Brief
Each line of the material below should be retyped precisely as it appears.

Source data

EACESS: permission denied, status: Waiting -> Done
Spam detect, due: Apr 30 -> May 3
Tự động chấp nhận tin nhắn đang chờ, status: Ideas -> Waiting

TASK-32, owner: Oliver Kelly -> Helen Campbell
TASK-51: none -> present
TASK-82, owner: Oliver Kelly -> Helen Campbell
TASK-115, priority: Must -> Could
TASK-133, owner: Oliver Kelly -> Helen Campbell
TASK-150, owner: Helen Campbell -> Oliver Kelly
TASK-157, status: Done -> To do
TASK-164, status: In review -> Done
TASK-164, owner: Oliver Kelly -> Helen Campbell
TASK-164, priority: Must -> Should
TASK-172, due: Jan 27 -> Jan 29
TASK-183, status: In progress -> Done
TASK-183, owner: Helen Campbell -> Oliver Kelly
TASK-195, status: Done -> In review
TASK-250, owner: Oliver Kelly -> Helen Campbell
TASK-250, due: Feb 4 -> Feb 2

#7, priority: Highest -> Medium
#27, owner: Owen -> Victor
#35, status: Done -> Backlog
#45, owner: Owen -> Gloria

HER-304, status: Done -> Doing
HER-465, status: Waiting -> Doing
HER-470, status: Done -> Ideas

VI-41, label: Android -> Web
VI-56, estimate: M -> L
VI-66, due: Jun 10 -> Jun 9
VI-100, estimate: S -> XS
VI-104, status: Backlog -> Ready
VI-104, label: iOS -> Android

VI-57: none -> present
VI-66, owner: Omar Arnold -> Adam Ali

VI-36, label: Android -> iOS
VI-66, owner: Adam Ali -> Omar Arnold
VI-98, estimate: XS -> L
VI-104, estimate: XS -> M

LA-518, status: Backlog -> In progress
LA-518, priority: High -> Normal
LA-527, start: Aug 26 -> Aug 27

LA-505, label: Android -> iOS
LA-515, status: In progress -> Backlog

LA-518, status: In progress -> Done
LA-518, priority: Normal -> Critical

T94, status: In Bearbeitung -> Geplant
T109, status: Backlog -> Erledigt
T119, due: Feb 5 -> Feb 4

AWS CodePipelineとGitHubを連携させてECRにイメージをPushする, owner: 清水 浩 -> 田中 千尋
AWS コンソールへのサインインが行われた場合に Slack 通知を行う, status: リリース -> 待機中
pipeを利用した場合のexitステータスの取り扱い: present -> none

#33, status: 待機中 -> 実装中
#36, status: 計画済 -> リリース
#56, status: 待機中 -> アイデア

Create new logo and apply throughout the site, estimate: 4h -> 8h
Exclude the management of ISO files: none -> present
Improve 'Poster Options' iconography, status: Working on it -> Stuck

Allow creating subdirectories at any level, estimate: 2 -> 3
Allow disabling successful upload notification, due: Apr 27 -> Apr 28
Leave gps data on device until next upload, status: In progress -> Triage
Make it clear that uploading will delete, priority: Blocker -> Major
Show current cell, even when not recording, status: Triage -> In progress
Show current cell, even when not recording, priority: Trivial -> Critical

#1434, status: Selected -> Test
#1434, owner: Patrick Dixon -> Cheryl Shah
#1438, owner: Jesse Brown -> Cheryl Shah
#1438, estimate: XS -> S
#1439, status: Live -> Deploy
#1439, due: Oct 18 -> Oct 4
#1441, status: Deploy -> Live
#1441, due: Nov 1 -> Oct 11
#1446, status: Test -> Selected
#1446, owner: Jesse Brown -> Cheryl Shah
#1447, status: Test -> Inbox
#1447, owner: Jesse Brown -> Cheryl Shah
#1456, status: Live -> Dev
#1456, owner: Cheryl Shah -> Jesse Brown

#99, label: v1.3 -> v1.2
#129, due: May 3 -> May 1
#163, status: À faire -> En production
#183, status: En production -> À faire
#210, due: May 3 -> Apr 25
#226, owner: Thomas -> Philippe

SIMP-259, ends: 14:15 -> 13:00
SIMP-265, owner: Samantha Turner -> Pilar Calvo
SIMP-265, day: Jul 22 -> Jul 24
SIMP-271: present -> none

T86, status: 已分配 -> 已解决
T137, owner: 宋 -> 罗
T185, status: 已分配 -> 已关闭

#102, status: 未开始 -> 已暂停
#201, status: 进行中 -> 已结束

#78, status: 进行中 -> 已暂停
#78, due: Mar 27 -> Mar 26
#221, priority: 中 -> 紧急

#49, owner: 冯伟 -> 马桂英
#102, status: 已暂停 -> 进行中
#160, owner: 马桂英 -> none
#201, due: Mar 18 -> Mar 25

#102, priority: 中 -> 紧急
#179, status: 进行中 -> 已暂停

Finished task
EACESS: permission denied, status: Waiting -> Done
Spam detect, due: Apr 30 -> May 3
Tự động chấp nhận tin nhắn đang chờ, status: Ideas -> Waiting

TASK-32, owner: Oliver Kelly -> Helen Campbell
TASK-51: none -> present
TASK-82, owner: Oliver Kelly -> Helen Campbell
TASK-115, priority: Must -> Could
TASK-133, owner: Oliver Kelly -> Helen Campbell
TASK-150, owner: Helen Campbell -> Oliver Kelly
TASK-157, status: Done -> To do
TASK-164, status: In review -> Done
TASK-164, owner: Oliver Kelly -> Helen Campbell
TASK-164, priority: Must -> Should
TASK-172, due: Jan 27 -> Jan 29
TASK-183, status: In progress -> Done
TASK-183, owner: Helen Campbell -> Oliver Kelly
TASK-195, status: Done -> In review
TASK-250, owner: Oliver Kelly -> Helen Campbell
TASK-250, due: Feb 4 -> Feb 2

#7, priority: Highest -> Medium
#27, owner: Owen -> Victor
#35, status: Done -> Backlog
#45, owner: Owen -> Gloria

HER-304, status: Done -> Doing
HER-465, status: Waiting -> Doing
HER-470, status: Done -> Ideas

VI-41, label: Android -> Web
VI-56, estimate: M -> L
VI-66, due: Jun 10 -> Jun 9
VI-100, estimate: S -> XS
VI-104, status: Backlog -> Ready
VI-104, label: iOS -> Android

VI-57: none -> present
VI-66, owner: Omar Arnold -> Adam Ali

VI-36, label: Android -> iOS
VI-66, owner: Adam Ali -> Omar Arnold
VI-98, estimate: XS -> L
VI-104, estimate: XS -> M

LA-518, status: Backlog -> In progress
LA-518, priority: High -> Normal
LA-527, start: Aug 26 -> Aug 27

LA-505, label: Android -> iOS
LA-515, status: In progress -> Backlog

LA-518, status: In progress -> Done
LA-518, priority: Normal -> Critical

T94, status: In Bearbeitung -> Geplant
T109, status: Backlog -> Erledigt
T119, due: Feb 5 -> Feb 4

AWS CodePipelineとGitHubを連携させてECRにイメージをPushする, owner: 清水 浩 -> 田中 千尋
AWS コンソールへのサインインが行われた場合に Slack 通知を行う, status: リリース -> 待機中
pipeを利用した場合のexitステータスの取り扱い: present -> none

#33, status: 待機中 -> 実装中
#36, status: 計画済 -> リリース
#56, status: 待機中 -> アイデア

Create new logo and apply throughout the site, estimate: 4h -> 8h
Exclude the management of ISO files: none -> present
Improve 'Poster Options' iconography, status: Working on it -> Stuck

Allow creating subdirectories at any level, estimate: 2 -> 3
Allow disabling successful upload notification, due: Apr 27 -> Apr 28
Leave gps data on device until next upload, status: In progress -> Triage
Make it clear that uploading will delete, priority: Blocker -> Major
Show current cell, even when not recording, status: Triage -> In progress
Show current cell, even when not recording, priority: Trivial -> Critical

#1434, status: Selected -> Test
#1434, owner: Patrick Dixon -> Cheryl Shah
#1438, owner: Jesse Brown -> Cheryl Shah
#1438, estimate: XS -> S
#1439, status: Live -> Deploy
#1439, due: Oct 18 -> Oct 4
#1441, status: Deploy -> Live
#1441, due: Nov 1 -> Oct 11
#1446, status: Test -> Selected
#1446, owner: Jesse Brown -> Cheryl Shah
#1447, status: Test -> Inbox
#1447, owner: Jesse Brown -> Cheryl Shah
#1456, status: Live -> Dev
#1456, owner: Cheryl Shah -> Jesse Brown

#99, label: v1.3 -> v1.2
#129, due: May 3 -> May 1
#163, status: À faire -> En production
#183, status: En production -> À faire
#210, due: May 3 -> Apr 25
#226, owner: Thomas -> Philippe

SIMP-259, ends: 14:15 -> 13:00
SIMP-265, owner: Samantha Turner -> Pilar Calvo
SIMP-265, day: Jul 22 -> Jul 24
SIMP-271: present -> none

T86, status: 已分配 -> 已解决
T137, owner: 宋 -> 罗
T185, status: 已分配 -> 已关闭

#102, status: 未开始 -> 已暂停
#201, status: 进行中 -> 已结束

#78, status: 进行中 -> 已暂停
#78, due: Mar 27 -> Mar 26
#221, priority: 中 -> 紧急

#49, owner: 冯伟 -> 马桂英
#102, status: 已暂停 -> 进行中
#160, owner: 马桂英 -> none
#201, due: Mar 18 -> Mar 25

#102, priority: 中 -> 紧急
#179, status: 进行中 -> 已暂停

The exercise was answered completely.